To do: Could you format the item lines from the line with "scientific name: Tockus flavirostris" through the line with "scientific name: Odontonema cuspidatum", both included, as a Markdown table with a "Row" column numbering each line and a "Line" column holding it, leaving out blank lines?

___

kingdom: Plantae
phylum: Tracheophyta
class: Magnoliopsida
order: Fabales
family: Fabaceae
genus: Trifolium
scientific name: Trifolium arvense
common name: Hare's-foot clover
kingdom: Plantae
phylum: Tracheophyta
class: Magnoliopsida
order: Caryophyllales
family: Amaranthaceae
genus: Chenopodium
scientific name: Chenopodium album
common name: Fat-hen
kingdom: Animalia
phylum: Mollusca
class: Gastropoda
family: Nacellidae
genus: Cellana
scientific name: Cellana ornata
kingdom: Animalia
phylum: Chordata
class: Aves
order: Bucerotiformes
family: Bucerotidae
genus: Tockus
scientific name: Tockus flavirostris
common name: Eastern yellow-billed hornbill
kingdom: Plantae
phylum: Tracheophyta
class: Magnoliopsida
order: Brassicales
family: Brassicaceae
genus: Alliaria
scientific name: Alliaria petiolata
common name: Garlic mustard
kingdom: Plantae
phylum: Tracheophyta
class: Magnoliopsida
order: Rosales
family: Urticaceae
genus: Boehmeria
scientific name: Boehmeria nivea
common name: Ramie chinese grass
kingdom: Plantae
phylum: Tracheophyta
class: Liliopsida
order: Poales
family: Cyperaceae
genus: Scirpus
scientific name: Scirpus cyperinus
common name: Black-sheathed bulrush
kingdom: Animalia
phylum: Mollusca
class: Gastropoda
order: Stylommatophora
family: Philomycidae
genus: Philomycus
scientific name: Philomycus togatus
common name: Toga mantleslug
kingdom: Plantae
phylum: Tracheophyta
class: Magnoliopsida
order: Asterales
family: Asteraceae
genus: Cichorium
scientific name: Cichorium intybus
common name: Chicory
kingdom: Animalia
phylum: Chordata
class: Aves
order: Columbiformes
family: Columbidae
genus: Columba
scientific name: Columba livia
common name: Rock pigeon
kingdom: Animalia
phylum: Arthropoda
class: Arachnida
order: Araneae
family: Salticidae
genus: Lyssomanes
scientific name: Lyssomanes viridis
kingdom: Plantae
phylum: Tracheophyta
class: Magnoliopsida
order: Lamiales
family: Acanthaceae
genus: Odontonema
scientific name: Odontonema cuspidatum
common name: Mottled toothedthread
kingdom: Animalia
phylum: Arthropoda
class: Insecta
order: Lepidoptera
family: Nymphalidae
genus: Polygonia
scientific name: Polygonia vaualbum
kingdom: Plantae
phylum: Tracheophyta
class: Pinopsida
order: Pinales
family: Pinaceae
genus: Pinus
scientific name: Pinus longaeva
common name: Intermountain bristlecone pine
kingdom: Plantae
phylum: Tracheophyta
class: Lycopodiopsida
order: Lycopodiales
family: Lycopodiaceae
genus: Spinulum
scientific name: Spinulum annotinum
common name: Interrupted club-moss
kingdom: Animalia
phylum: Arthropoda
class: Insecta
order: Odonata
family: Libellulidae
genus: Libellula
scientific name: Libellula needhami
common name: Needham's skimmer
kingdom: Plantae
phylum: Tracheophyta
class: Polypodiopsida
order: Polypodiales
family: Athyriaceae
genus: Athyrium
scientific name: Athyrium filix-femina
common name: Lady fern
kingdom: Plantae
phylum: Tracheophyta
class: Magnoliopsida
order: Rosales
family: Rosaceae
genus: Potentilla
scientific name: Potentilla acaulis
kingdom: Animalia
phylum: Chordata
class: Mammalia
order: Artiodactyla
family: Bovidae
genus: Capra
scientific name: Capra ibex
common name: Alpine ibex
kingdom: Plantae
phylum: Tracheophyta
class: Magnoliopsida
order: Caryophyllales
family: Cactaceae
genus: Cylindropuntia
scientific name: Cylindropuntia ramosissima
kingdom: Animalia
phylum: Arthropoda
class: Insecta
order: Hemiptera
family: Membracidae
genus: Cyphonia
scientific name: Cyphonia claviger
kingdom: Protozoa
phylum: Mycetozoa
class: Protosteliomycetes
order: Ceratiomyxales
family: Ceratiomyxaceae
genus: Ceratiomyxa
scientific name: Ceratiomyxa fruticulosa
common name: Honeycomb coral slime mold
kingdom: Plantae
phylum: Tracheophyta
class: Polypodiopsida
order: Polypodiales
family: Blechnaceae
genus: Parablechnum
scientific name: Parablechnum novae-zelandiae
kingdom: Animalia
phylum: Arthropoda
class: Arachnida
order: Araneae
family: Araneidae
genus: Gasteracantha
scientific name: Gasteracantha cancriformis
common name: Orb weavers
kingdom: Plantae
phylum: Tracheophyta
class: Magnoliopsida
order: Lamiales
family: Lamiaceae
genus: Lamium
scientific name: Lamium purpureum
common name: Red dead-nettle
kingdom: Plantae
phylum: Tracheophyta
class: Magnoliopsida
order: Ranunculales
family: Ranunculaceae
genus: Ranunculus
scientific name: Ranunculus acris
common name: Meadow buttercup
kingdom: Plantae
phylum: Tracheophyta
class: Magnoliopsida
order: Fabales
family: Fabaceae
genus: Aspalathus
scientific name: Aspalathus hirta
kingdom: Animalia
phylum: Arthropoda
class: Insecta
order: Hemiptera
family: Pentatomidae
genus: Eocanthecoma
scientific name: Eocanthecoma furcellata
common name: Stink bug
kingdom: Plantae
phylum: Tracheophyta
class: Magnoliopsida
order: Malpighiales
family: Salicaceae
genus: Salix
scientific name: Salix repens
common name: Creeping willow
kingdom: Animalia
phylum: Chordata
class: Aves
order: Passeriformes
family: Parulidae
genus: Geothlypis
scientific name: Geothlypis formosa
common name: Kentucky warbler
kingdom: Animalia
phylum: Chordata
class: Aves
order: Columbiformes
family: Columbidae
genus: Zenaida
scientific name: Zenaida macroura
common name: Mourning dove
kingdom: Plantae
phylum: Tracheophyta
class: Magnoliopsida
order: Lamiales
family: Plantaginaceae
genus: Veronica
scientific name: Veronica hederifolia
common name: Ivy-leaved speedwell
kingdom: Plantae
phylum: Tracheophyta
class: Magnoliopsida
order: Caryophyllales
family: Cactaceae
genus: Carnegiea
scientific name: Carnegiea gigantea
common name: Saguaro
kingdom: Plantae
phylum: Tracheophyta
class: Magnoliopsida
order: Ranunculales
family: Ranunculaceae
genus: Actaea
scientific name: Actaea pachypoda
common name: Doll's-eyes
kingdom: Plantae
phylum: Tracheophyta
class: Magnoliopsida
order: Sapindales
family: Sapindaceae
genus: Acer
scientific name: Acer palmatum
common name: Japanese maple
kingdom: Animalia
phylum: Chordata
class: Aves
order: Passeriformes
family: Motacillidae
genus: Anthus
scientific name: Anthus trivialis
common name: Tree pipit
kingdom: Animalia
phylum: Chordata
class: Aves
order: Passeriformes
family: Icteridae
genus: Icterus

___

Solution:
| Row | Line |
|---|---|
| 1 | scientific name: Tockus flavirostris |
| 2 | common name: Eastern yellow-billed hornbill |
| 3 | kingdom: Plantae |
| 4 | phylum: Tracheophyta |
| 5 | class: Magnoliopsida |
| 6 | order: Brassicales |
| 7 | family: Brassicaceae |
| 8 | genus: Alliaria |
| 9 | scientific name: Alliaria petiolata |
| 10 | common name: Garlic mustard |
| 11 | kingdom: Plantae |
| 12 | phylum: Tracheophyta |
| 13 | class: Magnoliopsida |
| 14 | order: Rosales |
| 15 | family: Urticaceae |
| 16 | genus: Boehmeria |
| 17 | scientific name: Boehmeria nivea |
| 18 | common name: Ramie chinese grass |
| 19 | kingdom: Plantae |
| 20 | phylum: Tracheophyta |
| 21 | class: Liliopsida |
| 22 | order: Poales |
| 23 | family: Cyperaceae |
| 24 | genus: Scirpus |
| 25 | scientific name: Scirpus cyperinus |
| 26 | common name: Black-sheathed bulrush |
| 27 | kingdom: Animalia |
| 28 | phylum: Mollusca |
| 29 | class: Gastropoda |
| 30 | order: Stylommatophora |
| 31 | family: Philomycidae |
| 32 | genus: Philomycus |
| 33 | scientific name: Philomycus togatus |
| 34 | common name: Toga mantleslug |
| 35 | kingdom: Plantae |
| 36 | phylum: Tracheophyta |
| 37 | class: Magnoliopsida |
| 38 | order: Asterales |
| 39 | family: Asteraceae |
| 40 | genus: Cichorium |
| 41 | scientific name: Cichorium intybus |
| 42 | common name: Chicory |
| 43 | kingdom: Animalia |
| 44 | phylum: Chordata |
| 45 | class: Aves |
| 46 | order: Columbiformes |
| 47 | family: Columbidae |
| 48 | genus: Columba |
| 49 | scientific name: Columba livia |
| 50 | common name: Rock pigeon |
| 51 | kingdom: Animalia |
| 52 | phylum: Arthropoda |
| 53 | class: Arachnida |
| 54 | order: Araneae |
| 55 | family: Salticidae |
| 56 | genus: Lyssomanes |
| 57 | scientific name: Lyssomanes viridis |
| 58 | kingdom: Plantae |
| 59 | phylum: Tracheophyta |
| 60 | class: Magnoliopsida |
| 61 | order: Lamiales |
| 62 | family: Acanthaceae |
| 63 | genus: Odontonema |
| 64 | scientific name: Odontonema cuspidatum |